Models Of Spatial Dynamics

The most significant advance in population dynamics research in recent years has been the development of spatially explicit models of population dynamics.

A number of approaches have been used to model spatial dynamics. As with temporal dynamics, spatial dynamics can be modeled using deterministic, stochastic, or chaotic functions (Hassell et al. 1991, Matis et al. 1994, Sherratt and Jepson 1993). Different spatial dynamics result from using these different types of functions.

The earliest attempts to model spatial dynamics either applied diffusion models to describe insect dispersal and population spread from population centers (Rudd and Gandour 1985, Skellam 1951,Turchin 1998) or modeled population dynamics independently among individual landscape patches, based on local conditions within each patch, and linked patches by dispersal processes (e.g., W. Clark 1979). Diffusion models assume that the environment is homogeneous and that individuals disperse independently and with equal probability in any direction. The diffusion approach is useful for modeling spatial dynamics of insects in stored grain or relatively homogenous crop systems but less useful in most natural landscapes where patchiness interrupts diffusion.
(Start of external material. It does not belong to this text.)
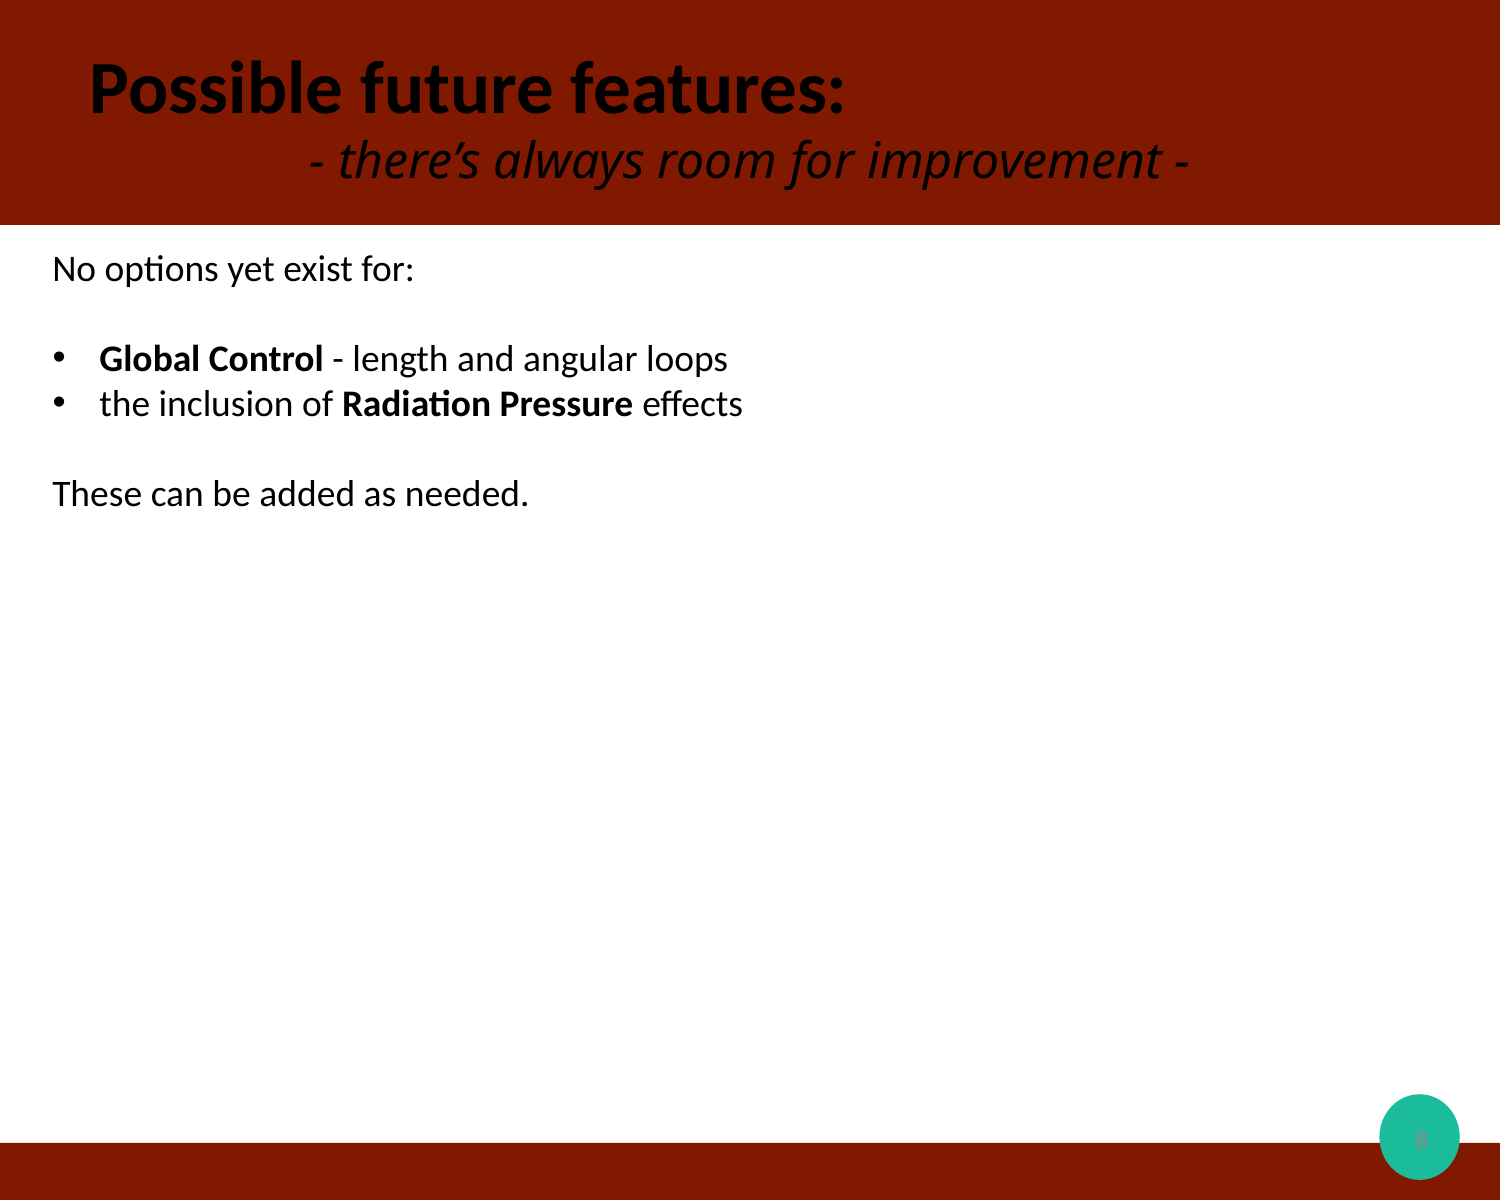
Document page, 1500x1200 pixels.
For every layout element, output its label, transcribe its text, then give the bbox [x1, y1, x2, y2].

Advances in spatial modeling have been facilitated by development of powerful computers that can store and manipulate large datasets. Concurrent development of geographic positioning systems (GPS) and geographic information systems (GIS) and geostatistical software has been a key to describing insect movement (Turchin 1998) and population epidemiology (Liebhold et al. 1993) across landscapes.

A GIS is an integrated set of programs that facilitate collection, storage, manipulation, and analysis of geographically referenced data, such as topography, vegetation type and density, and insect population densities. Data for a particular set of coordinates can be represented as a value for a cell, and each cell in the matrix is given a value (Fig. 7.11). This method is called the Raster method. A second method, which requires less storage space, is the vector method in which only data representing the vertices of polygons containing data must be stored (see Fig. 7.11). Various matrices representing different map layers can be superimposed to analyze interactions. For example, a map layer representing insect population distribution can be superimposed on map layers representing the distribution of host plants, predator abundances, climatic conditions, disturbances, or topography to evaluate the effects of patchiness or gradients in these factors on the spatial dynamics of the insect population.

Geostatistics are a means of interpolating the most probable population densities between sample points to improve representation of spatial distribution over landscapes. Early attempts to characterize spatial patterns were based on modifications of s2/x, Taylor's Power Law, Lloyd's Patchiness Index, and Iwao's patchiness regression coefficients (Liebhold et al. 1993). These indices focus on frequency distributions of samples and are useful for identifying dispersion patterns (see Chapter 5), but they ignore the spatial locations of samples. Modeling spatial dynamics across landscapes requires information on the location of sampling points, as well as population-density data. The locations of population aggregations affect densities in adjacent cells (Coulson et al. 1996, Liebhold and Elkinton 1989). Development of GPS has facilitated incorporation of precise sample locations in GIS databases.